As Islamophobia and paranoia against Syrian refugees who are fleeing from the twin horrors of ISIS and Assad continue to grow in the United States, the State Department has denied a visitor visa to the leader of one of America's most important military allies in the fight against ISIS.

Huffington Post reports that Salih Muslim Muhammad ("Muslim") the leader of the Kurdish Democratic Union Party (PYD), a Syrian Kurdish organization, whose group has provided vital military cooperation with the US in its strikes against ISIS, was denied a visa in 2014. The denial came on the same day that Muslim learned that the Syrian town of Kobani, which his group had played a key role in defending against ISIS, with US support, was finally liberated.

This was the third time that he has been denied a US visa, which he is asking for based on an invitation from the Carnegie Endowment for International Peace.

Huffington Post writes:

"A visit to the US would have given Muslim the chance to explain what the PYD was building in the the pockets of Syria the group calls Rojava. The trip would have deepened US-Rojava relations...

U.S. military cooperation with Muslim's group is now taken for granted. Almost every Syria-related decision by the Obama administration explains it further."

According to the Huffpost story, the visa denials may have been based on fear of offending Turkey, another US ally. Turkey opposes the Kurdish group, which it sees as a political threat.
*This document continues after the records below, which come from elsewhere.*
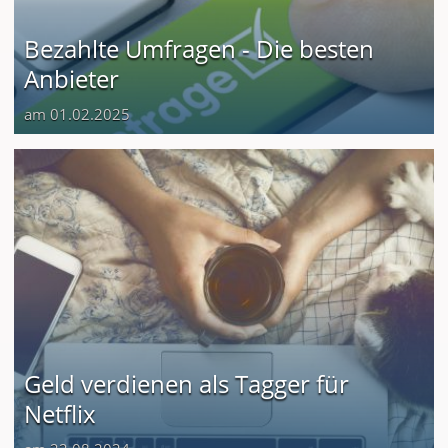
Bezahlte Umfragen - Die besten
Anbieter
am 01.02.2025
Geld verdienen als Tagger für
Netflix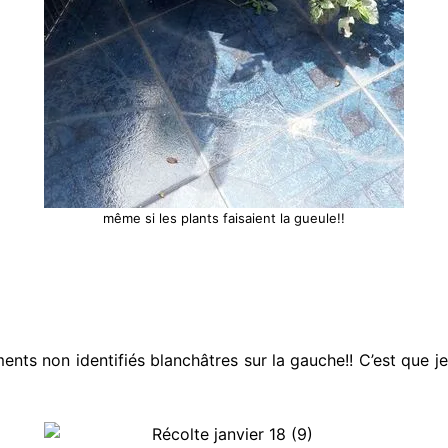
même si les plants faisaient la gueule!!
éments non identifiés blanchâtres sur la gauche!! C’est que 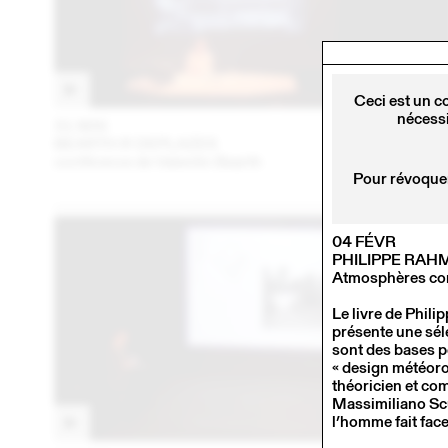
Ceci est un c
nécessi
31 MAI
201
BEARTH & DEPLAZES
conférence de Valentin Bearth
Pour révoquer
04 FÉVR
PHILIPPE RAH
Atmosphères con
Le livre de Phil
présente une séle
sont des bases p
« design météoro
théoricien et com
Massimiliano Scu
l’homme fait face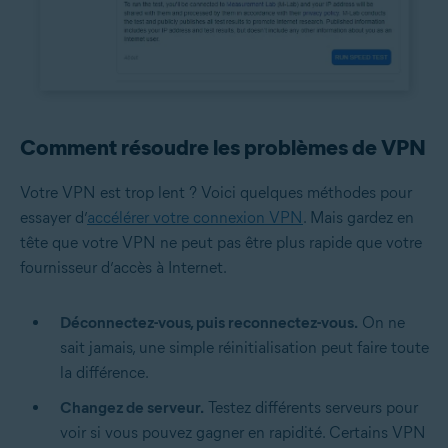
Comment résoudre les problèmes de VPN
Votre VPN est trop lent ? Voici quelques méthodes pour
essayer d’
accélérer votre connexion VPN
. Mais gardez en
tête que votre VPN ne peut pas être plus rapide que votre
fournisseur d’accès à Internet.
Déconnectez-vous, puis reconnectez-vous.
On ne
sait jamais, une simple réinitialisation peut faire toute
la différence.
Changez de serveur.
Testez différents serveurs pour
voir si vous pouvez gagner en rapidité. Certains VPN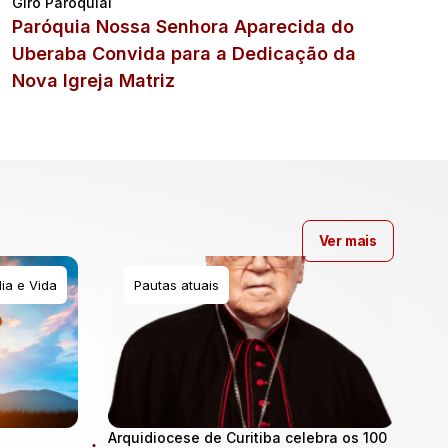
Giro Paroquial
Paróquia Nossa Senhora Aparecida do
Uberaba Convida para a Dedicação da
Nova Igreja Matriz
Ver mais
ia e Vida
Pautas atuais
Arquidiocese de Curitiba celebra os 100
The story also mentions problems in the relations between the Kurds, who are not Arabs, and some Syrian Arab groups which are also helping the US fight against ISIS.

Despite this, as pressure grows in the US to bar thousands of Syrian refugees who are fleeing ISIS rather than supporting it, it might be worth asking whether denying a visitor visa to the leader of one of America's strongest military allies in the fight against ISIS makes any sense.

If ISIS, rather than anti-Muslim prejudice, is the real reason for the opposition to letting Syrian refugees (or any Muslim immigrants at all) into the United States, what is the basis for denying a visa to someone who is providing essential military support to America in its battle against that terrorist group?